We’ll just skip right to the good part on this one, because the rest of this gets pretty complicated. After a solid decade of the American Medical Association opposing government sponsored health care, the Social Security Act of 1965 was passed in July under the leadership of President Lyndon Baines Johnson.

Johnson gets all the credit for creating both Medicare and Medicaid, but just as his “Great Society” was a direct descendent of President John F. Kennedy’s “New Frontier” agenda, Johnson’s Medicare bill was the child of the Medical Health Bill for the Aged that had been a part of Kennedy’s campaign platform in 1960.

To back things up one step further, and introduce another key player, that campaign promise was based on the inadequacy of a the one piece of health care coverage the AMA had supported—the Kerr-Mills bill. Wilbur Mills, the author of the bill, was the chair of the House Ways and Means Committee, a key position because all health care legislation had to make it through his conservative-dominated committee, blocking bills from making it to the Democrat-dominated full session.

The Kerr-Mills bill expanded medical vendor payments under state-run programs, but didn’t do enough—few people were able to access the expanded coverage.

After Kennedy was elected, the first iteration of the bill which would eventually become Medicare came into being. It was called the King-Anderson bill, but the Democrats decided to wait until after the 1962 mid-term elections before attempting it. (They had lost a number of seats in the 1960 elections.)

When Kennedy decided to move forward with King-Anderson in 1962, he found his way blocked by Mills and the other conservatives on the Ways and Means Committee.
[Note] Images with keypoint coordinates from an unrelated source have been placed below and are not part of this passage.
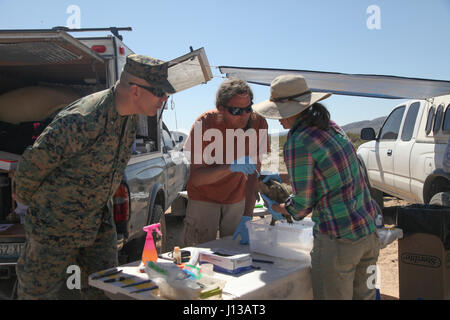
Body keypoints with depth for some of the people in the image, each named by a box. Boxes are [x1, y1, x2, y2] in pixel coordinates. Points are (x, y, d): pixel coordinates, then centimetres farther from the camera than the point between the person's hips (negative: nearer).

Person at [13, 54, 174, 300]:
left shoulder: (130, 116, -3)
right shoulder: (83, 120, -32)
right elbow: (33, 163, -20)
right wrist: (26, 200, -2)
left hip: (100, 224, 7)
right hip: (56, 225, -7)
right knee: (42, 291, 9)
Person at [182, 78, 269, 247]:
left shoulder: (258, 123, -18)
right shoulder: (204, 124, -23)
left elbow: (254, 174, -17)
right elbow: (195, 178, -24)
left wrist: (247, 217, -25)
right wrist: (231, 167, -39)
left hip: (237, 199, 2)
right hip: (203, 198, -2)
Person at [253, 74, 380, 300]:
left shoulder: (297, 143, -16)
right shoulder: (331, 128, 9)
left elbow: (303, 203, -10)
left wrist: (279, 210, 11)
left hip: (338, 241, -8)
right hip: (370, 231, 9)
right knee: (363, 296, 21)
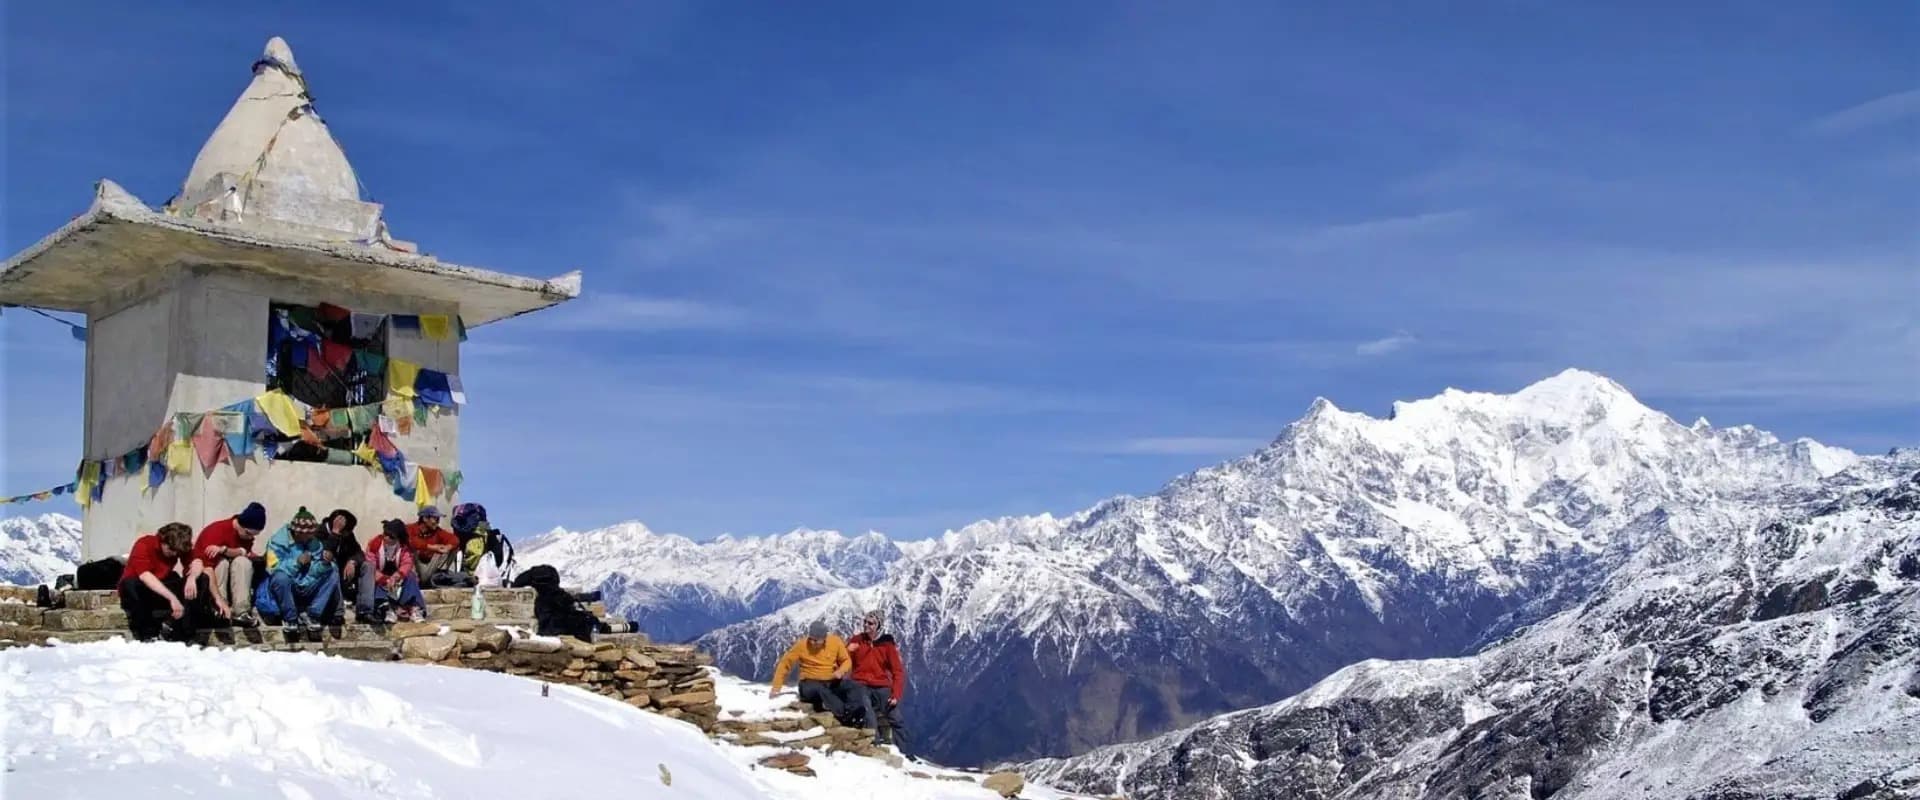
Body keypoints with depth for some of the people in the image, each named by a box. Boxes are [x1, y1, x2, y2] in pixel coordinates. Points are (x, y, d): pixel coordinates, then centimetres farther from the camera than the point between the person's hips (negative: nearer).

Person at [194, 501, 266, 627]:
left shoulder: (247, 533, -6)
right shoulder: (216, 531, -28)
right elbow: (207, 568, -38)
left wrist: (224, 550, -43)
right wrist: (219, 601, -47)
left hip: (230, 580, 5)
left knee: (243, 561, -23)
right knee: (222, 563, -31)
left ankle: (241, 612, -32)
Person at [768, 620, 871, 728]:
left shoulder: (836, 642, -2)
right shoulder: (802, 645, -7)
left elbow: (846, 661, 8)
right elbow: (784, 664, -1)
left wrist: (841, 671, -14)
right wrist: (776, 687, -5)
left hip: (832, 683, 3)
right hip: (810, 684, -3)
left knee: (852, 686, -27)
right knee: (820, 690, -39)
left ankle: (855, 713, -52)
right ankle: (845, 714, -55)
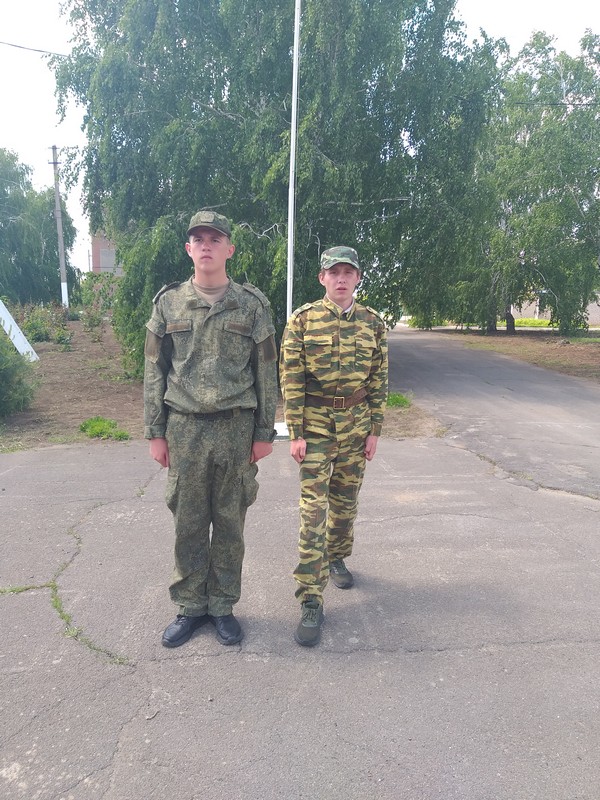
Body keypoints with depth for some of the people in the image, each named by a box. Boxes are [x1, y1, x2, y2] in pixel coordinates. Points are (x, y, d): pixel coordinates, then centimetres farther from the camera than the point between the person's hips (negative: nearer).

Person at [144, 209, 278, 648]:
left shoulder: (252, 304, 0)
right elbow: (155, 371, 6)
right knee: (188, 523, 10)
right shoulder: (168, 303, 4)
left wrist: (265, 432, -1)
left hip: (236, 428, -1)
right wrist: (155, 432, 2)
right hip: (184, 429, 1)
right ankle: (191, 606, 27)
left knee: (230, 523, 9)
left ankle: (223, 605, 26)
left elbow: (266, 373, 2)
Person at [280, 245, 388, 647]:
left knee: (346, 500, 15)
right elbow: (291, 379, -7)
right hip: (314, 423, -3)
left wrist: (375, 430, 2)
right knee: (313, 507, -5)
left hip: (356, 423, 3)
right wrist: (296, 432, -11)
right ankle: (312, 601, 0)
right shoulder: (302, 320, -5)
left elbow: (379, 380, 5)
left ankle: (336, 557, 41)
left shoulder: (373, 322, 2)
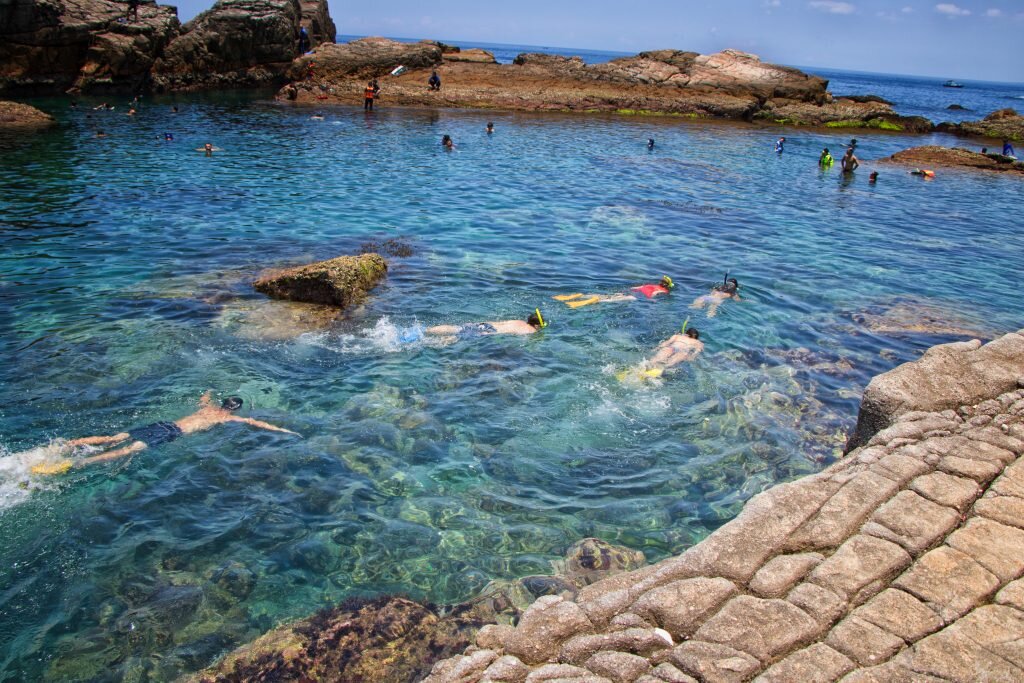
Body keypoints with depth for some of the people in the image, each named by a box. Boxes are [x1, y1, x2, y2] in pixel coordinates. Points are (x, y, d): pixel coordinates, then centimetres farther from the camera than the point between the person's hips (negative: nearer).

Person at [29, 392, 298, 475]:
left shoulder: (208, 406, 29)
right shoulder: (228, 418, 9)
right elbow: (254, 422, 2)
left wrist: (210, 391, 75)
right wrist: (282, 430, 7)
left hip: (162, 424, 7)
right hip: (172, 433, -7)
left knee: (114, 438, -2)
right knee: (128, 451, -23)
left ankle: (69, 444, -16)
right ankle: (78, 463, -40)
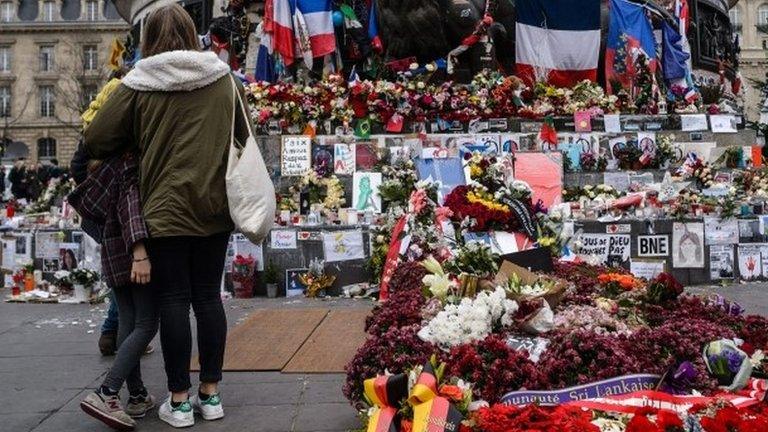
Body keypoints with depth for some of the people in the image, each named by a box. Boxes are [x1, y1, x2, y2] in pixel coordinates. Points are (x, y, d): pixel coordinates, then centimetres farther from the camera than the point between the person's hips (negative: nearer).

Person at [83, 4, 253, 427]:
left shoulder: (138, 84, -6)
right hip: (215, 207, 3)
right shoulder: (223, 78, 4)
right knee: (208, 297, 11)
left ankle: (179, 401, 12)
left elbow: (95, 141, -3)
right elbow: (244, 137, 16)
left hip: (166, 210, -3)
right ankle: (210, 394, 19)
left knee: (173, 301, 4)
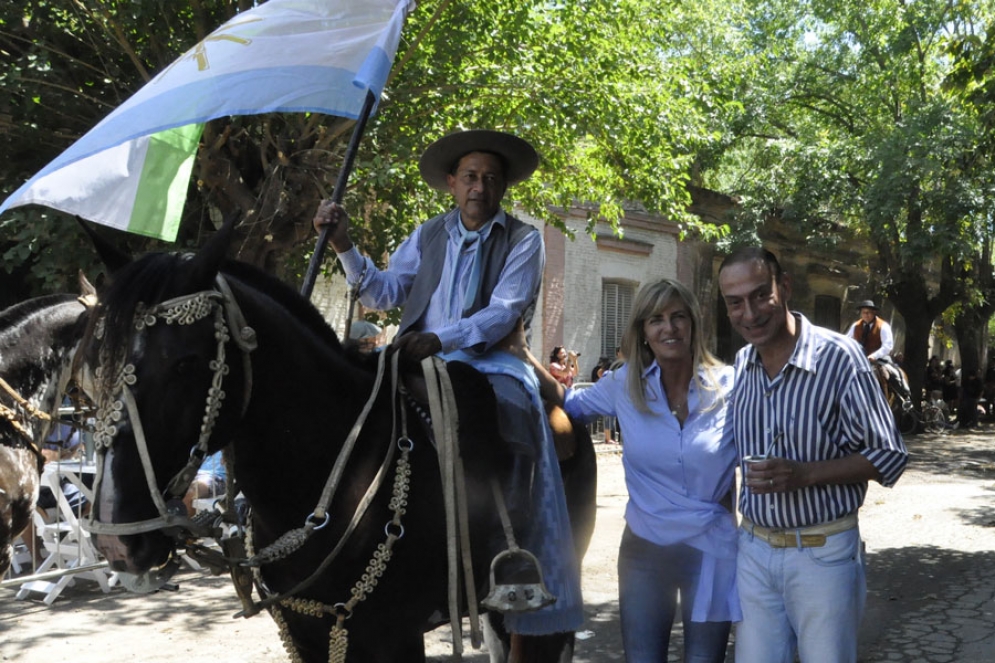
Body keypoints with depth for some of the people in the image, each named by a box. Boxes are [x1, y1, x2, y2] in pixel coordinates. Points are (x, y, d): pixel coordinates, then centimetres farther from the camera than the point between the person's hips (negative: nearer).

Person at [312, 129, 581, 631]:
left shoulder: (524, 240, 3)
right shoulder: (428, 236, 15)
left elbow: (503, 312, -10)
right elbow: (383, 293, 9)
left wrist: (441, 339, -25)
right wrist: (344, 245, -5)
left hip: (491, 361, -4)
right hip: (421, 359, 4)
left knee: (512, 416, -33)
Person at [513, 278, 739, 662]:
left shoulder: (728, 386, -11)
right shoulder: (626, 385, -5)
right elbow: (571, 404, 11)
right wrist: (528, 362, -3)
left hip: (711, 552, -2)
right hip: (644, 550, 2)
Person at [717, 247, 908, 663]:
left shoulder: (838, 356, -14)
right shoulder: (740, 365, 3)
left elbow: (889, 456, -10)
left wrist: (804, 474, -22)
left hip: (823, 553, -4)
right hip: (754, 548, 5)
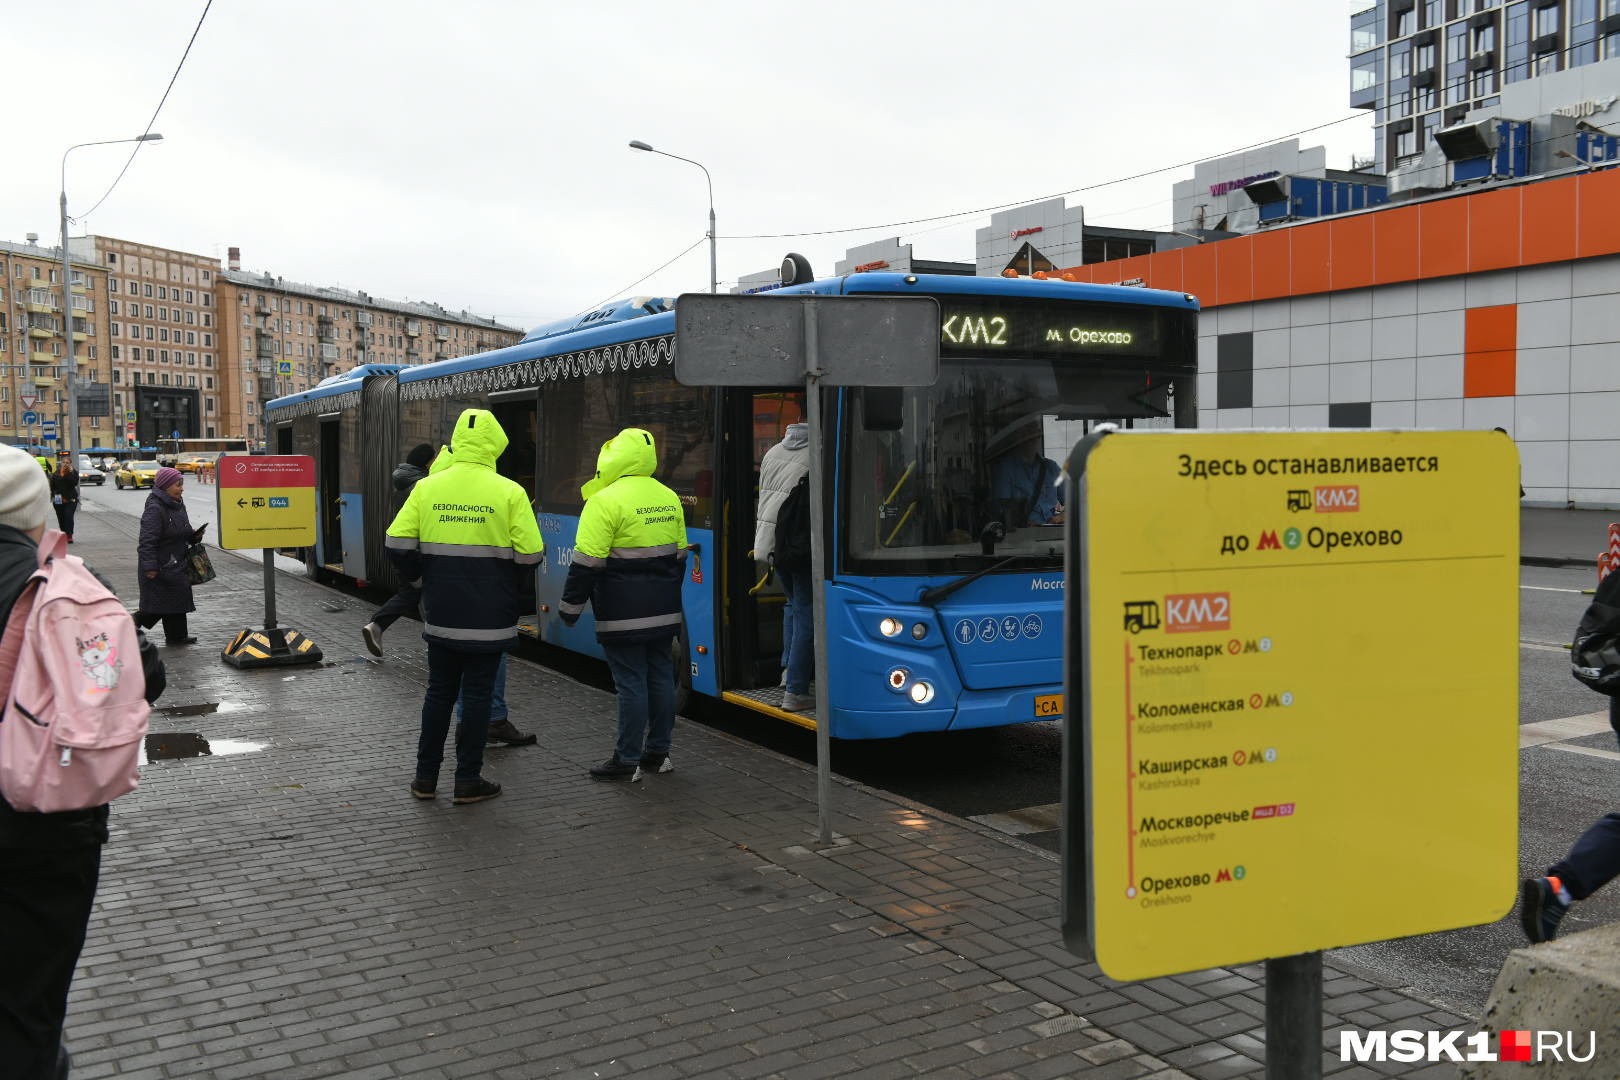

It was thought that the bill could pass if it made the floor in a regular session, but because tax legislation can only be introduced in the House of Representatives, there was no practical way of getting the bill out of committee.
To get around the stubborn Mills and his committee, King-Anderson was introduced to the Senate as an amendment to an existing tax bill. This proved to be a tactical error. Because it undermined the traditional power of the committee, dodging the Ways and Means Committee alienated five senators who had previously supported the King-Anderson legislation, and the amendment was defeated 52-48 in a July 1962 Senate vote.

Unfortunately, the question of Kennedy’s continuing to pursue health care reform was answered permanently on November 22, 1963 by Lee Harvey Oswald.

Johnson did not pursue the controversial topic of health care reform until after winning a landslide victory in the 1964 presidential election. But when he did, he found his efforts stymied, just as Kennedy’s had been, by the Ways and Means Committee, and Wilbur Mills.

Mills was, however, feeling the public support for the concept of government funded health benefits, and drafted a bill which combined King-Anderson with several competing ideas. His compromise, which would create both Medicare and Medicaid, eventually became law only after 513 differences were ironed out in the conference between House and Senate.